Monday, February 13, 2017
If we were the ones writing the scripture, we would likely use different words in some places. The word "slave" is a word that makes us uncomfortable. It brings to mind a dark moment in our own nation's history and it also makes us deal with the fact that slavery still exists in some parts of our 21st century world. We would just as soon for Paul to use another word to speak of himself and his relationship with Christ. He could have used "friend," or "disciple," or even "buddy." It is hard for us to think of our relationship with Christ as one where He is our Master and we are slaves.

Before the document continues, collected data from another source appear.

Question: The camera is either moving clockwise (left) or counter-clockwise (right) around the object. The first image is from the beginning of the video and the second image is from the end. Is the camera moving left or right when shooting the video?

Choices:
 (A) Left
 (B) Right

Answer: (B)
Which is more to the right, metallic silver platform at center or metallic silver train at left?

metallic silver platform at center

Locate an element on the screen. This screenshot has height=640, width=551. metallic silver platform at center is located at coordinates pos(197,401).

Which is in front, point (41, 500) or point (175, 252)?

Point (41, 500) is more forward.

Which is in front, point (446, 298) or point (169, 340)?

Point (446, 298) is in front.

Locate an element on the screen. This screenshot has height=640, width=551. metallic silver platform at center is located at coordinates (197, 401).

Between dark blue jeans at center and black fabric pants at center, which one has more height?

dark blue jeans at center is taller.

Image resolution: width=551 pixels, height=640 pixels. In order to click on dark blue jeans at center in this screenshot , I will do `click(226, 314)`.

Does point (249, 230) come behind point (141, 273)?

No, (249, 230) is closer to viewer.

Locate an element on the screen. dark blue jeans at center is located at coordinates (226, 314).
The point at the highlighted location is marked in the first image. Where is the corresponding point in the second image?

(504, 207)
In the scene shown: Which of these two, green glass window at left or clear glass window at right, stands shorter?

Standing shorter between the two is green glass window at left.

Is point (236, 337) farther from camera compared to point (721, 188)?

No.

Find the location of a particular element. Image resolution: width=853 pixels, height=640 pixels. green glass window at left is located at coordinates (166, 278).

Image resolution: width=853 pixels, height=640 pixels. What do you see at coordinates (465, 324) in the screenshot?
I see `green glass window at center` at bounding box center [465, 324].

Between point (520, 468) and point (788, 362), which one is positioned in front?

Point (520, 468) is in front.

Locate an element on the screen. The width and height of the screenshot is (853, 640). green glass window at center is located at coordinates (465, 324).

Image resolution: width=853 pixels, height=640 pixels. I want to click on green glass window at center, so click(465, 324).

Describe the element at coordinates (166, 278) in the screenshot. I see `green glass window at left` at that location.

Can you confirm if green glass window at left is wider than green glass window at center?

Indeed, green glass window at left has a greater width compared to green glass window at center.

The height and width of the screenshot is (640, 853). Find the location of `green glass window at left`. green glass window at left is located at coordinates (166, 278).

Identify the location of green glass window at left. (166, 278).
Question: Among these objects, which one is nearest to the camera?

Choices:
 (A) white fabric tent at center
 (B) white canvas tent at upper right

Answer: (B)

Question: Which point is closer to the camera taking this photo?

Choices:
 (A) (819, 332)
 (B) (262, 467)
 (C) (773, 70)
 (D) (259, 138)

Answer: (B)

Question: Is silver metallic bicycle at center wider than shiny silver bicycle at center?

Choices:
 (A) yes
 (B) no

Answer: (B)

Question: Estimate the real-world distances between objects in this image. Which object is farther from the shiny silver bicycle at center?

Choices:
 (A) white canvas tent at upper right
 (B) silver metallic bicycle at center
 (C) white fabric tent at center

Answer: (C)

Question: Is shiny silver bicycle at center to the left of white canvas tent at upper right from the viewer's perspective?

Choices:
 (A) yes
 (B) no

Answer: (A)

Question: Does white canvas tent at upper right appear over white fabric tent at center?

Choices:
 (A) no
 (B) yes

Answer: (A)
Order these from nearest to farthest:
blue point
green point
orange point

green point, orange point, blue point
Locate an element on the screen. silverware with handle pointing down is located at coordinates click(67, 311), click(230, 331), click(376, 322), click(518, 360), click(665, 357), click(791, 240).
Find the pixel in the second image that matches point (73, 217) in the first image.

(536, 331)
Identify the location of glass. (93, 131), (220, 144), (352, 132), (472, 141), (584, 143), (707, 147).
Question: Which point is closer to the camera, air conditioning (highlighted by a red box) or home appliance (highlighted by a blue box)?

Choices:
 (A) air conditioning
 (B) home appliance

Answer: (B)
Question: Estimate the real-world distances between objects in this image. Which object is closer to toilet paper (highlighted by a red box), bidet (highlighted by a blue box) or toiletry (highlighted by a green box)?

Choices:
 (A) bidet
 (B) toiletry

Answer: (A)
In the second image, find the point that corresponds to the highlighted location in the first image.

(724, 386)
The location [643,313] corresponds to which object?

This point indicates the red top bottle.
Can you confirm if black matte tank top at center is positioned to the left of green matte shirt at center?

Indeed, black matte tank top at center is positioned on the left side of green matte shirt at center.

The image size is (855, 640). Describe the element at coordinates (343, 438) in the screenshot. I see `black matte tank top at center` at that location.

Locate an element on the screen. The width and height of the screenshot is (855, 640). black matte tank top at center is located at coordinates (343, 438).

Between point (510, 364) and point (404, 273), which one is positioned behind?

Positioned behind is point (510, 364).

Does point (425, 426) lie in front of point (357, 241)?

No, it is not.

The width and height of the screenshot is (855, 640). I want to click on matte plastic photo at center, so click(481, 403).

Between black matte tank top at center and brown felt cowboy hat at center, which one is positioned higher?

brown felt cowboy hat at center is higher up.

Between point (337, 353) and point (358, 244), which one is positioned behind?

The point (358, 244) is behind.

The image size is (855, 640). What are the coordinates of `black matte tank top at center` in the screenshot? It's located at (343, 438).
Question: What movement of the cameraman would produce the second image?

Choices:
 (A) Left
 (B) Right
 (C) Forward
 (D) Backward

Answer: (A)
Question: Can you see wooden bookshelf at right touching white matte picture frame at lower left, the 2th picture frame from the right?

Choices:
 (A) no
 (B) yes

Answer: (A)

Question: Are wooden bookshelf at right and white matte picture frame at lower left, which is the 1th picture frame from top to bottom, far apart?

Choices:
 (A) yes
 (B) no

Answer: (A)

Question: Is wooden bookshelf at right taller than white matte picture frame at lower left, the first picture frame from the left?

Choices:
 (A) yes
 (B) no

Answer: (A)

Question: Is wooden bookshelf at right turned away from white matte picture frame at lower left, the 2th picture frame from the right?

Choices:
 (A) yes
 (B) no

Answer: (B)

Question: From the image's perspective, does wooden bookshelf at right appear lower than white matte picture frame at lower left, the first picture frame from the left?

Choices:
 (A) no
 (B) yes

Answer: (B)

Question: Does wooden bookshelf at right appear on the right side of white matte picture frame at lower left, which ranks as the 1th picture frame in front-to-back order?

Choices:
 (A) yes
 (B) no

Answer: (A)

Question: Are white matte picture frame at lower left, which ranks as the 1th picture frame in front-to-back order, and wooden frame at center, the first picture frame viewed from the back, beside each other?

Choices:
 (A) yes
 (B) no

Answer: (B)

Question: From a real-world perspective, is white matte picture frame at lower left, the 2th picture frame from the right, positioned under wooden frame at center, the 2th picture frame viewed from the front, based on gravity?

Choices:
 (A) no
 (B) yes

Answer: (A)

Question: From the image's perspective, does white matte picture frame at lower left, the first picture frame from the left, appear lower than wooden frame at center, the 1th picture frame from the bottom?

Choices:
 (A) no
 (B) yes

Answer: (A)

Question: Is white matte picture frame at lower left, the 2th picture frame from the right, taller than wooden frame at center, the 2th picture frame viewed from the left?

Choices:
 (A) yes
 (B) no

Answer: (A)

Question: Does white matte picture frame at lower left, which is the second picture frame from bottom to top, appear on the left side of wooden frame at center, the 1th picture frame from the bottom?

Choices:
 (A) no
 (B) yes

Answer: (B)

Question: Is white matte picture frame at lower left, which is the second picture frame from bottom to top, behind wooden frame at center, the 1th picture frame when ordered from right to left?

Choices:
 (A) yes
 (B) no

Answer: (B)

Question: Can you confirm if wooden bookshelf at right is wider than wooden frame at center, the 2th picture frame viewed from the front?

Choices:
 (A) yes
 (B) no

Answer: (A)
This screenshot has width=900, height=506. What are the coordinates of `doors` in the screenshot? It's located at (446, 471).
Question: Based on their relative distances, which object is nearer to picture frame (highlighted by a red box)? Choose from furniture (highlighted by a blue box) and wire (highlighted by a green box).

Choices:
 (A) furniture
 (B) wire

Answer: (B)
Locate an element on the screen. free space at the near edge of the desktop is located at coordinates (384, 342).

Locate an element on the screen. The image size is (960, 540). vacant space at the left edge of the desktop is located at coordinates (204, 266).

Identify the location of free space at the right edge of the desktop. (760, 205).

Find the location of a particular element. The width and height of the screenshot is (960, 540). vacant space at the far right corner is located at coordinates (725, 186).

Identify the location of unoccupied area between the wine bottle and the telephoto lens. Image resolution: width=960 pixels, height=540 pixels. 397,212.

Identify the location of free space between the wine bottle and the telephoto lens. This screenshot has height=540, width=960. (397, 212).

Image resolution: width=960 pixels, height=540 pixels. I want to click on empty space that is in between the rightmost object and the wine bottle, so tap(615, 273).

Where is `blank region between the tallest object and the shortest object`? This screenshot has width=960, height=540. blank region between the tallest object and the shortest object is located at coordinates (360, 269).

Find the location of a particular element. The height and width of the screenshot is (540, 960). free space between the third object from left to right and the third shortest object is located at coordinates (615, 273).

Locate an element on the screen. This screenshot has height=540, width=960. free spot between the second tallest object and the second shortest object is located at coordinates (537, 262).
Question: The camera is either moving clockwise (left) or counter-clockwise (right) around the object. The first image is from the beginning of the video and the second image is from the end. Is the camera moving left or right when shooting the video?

Where slavery has existed in the world and where it exists now, the creed of the slave is, "I live to serve my master. I live to do the bidding of my master who has absolute authority and power over me, even the power of life and death." What is obviously true is the fact that this creed is not embraced voluntarily, but instead speaks of a lifestyle forced upon the slave under threat of punishment or death. It is never a life lived by choice. Coercion is the more appropriate reason.
However, as Paul uses the term as he does in the beginning of the letter to the Romans, a different kind of relationship is being lifted up. The creed of the slave of Christ is, "I live to serve my Master. I live to do the bidding of my Master to whom I give absolute authority and power over my life, even the power of life and death." Here is a relationship based not on coercion, but one based on choice. A disciple of Jesus chooses to serve Christ. While the idea of serving may still be an offensive thought to some, it must be recognized that we either choose to serve Christ, or we choose to serve the evil which exists in the world and is always seeking to undermine the good that He is seeking to do all around us. We are going to be a slave to one or the other.